Due cosche unite da un patto: il traffico di droga sull’asse Castellammare – Monti Lattari. Un’alleanza, quella tra i D’Alessandro e gli Afeltra – Di Martino, che secondo gli inquirenti si sarebbe consolidata nel tempo e che avrebbe portato al monopolio relativo alla gestione di marijuana nei comuni di Castellammare, Gragnano e Santa Maria la Carità.




Il tutto, sfruttando anche canali extra – regionali di approvvigionamento di cocaina, con particolare riferimento alla potente cosca di ‘ndrangheta dei Pesce – Bellocco, operante a Rosarno ed egemoni nella Piana di Gioia Tauro. Sono 27 in tutto le misure cautelari emesse dalla Direzione Distrettuale Antimafia di Napoli, ed eseguite ieri mattina nell’area stabiese dai carabinieri del nucleo investigativo di Torre Annunziata. Quindici sono le persone finite in carcere, altre 7 hanno sono stati relegati ai domiciliari, mentre in 5 avranno l’obbligo di presentarsi alla polizia giudiziaria.

■ ■ ■ ■

* **Domande di studio**
[1] Secondo il testo in esame, quante misure cautelari ha emesso la Direzione Distrettuale Antimafia di Napoli?
[2] Indichi se ciascuna delle seguenti affermazioni concorda con il testo in esame, riportando fra virgolette le parole decisive:
(a) l'alleanza tra le due cosche avrebbe portato al monopolio della marijuana a Castellammare, Gragnano e Santa Maria la Carità;
(b) le misure sono state eseguite dalla polizia di Stato;
(c) dieci persone sono finite in carcere.

■ ■ ■ ■

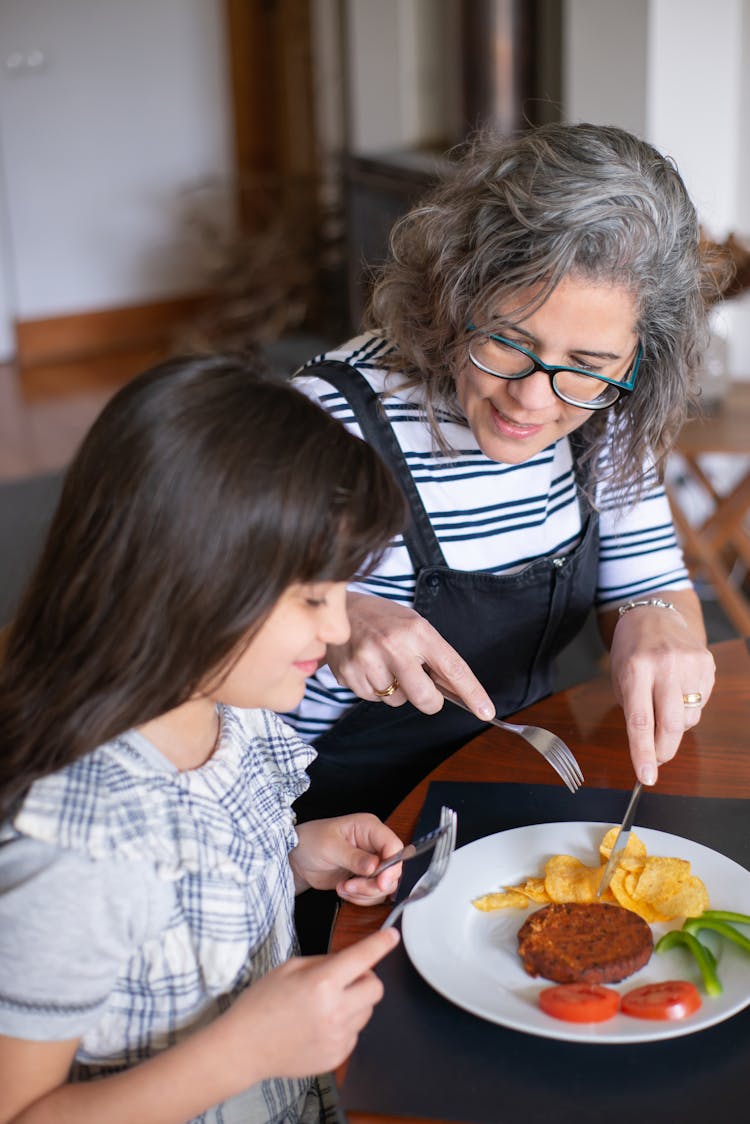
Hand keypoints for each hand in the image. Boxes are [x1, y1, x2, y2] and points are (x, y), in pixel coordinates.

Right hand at [218, 928, 399, 1081]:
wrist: (244, 1048)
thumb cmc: (261, 1003)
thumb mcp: (290, 968)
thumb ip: (324, 962)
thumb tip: (349, 961)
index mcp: (322, 983)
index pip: (363, 958)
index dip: (381, 944)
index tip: (392, 936)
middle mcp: (335, 1011)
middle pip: (376, 987)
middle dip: (365, 978)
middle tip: (344, 979)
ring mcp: (338, 1037)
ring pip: (367, 1011)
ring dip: (355, 1003)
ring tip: (324, 1006)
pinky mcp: (336, 1056)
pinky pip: (354, 1033)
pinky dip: (344, 1025)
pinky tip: (318, 1026)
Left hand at [291, 814, 404, 901]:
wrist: (297, 859)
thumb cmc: (311, 842)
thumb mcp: (330, 847)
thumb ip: (354, 857)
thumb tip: (374, 866)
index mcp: (369, 828)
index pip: (393, 846)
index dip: (392, 865)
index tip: (381, 881)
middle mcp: (374, 845)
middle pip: (392, 869)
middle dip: (374, 884)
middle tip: (353, 886)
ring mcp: (371, 862)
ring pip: (384, 885)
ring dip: (364, 892)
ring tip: (343, 887)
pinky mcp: (365, 878)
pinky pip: (374, 894)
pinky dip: (360, 897)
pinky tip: (343, 889)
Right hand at [326, 592, 494, 719]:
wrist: (339, 609)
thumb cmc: (383, 619)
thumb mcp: (414, 625)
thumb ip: (434, 655)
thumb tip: (454, 689)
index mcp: (417, 631)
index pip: (452, 668)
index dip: (472, 693)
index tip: (486, 711)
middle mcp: (393, 645)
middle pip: (424, 698)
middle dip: (430, 701)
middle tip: (424, 690)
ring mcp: (368, 661)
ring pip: (396, 701)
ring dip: (397, 691)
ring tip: (385, 665)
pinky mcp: (349, 674)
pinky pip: (373, 699)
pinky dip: (375, 689)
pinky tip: (369, 668)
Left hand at [606, 591, 714, 784]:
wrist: (656, 614)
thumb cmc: (631, 650)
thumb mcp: (619, 677)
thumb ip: (633, 711)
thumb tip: (648, 751)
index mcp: (635, 669)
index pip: (640, 721)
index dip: (643, 753)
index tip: (646, 777)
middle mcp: (664, 665)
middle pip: (671, 725)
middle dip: (663, 751)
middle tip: (656, 760)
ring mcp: (690, 663)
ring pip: (688, 719)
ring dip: (674, 726)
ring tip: (662, 705)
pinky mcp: (707, 664)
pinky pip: (701, 704)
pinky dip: (687, 708)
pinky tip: (676, 690)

■ ■ ■ ■

* **Risposte fornite**
[1] 27 misure cautelari.

[2]
(a) Sì: «avrebbe portato al monopolio relativo alla gestione di marijuana nei comuni di Castellammare, Gragnano e Santa Maria la Carità».
(b) No: «eseguite ieri mattina nell’area stabiese dai carabinieri del nucleo investigativo di Torre Annunziata».
(c) No: «Quindici sono le persone finite in carcere».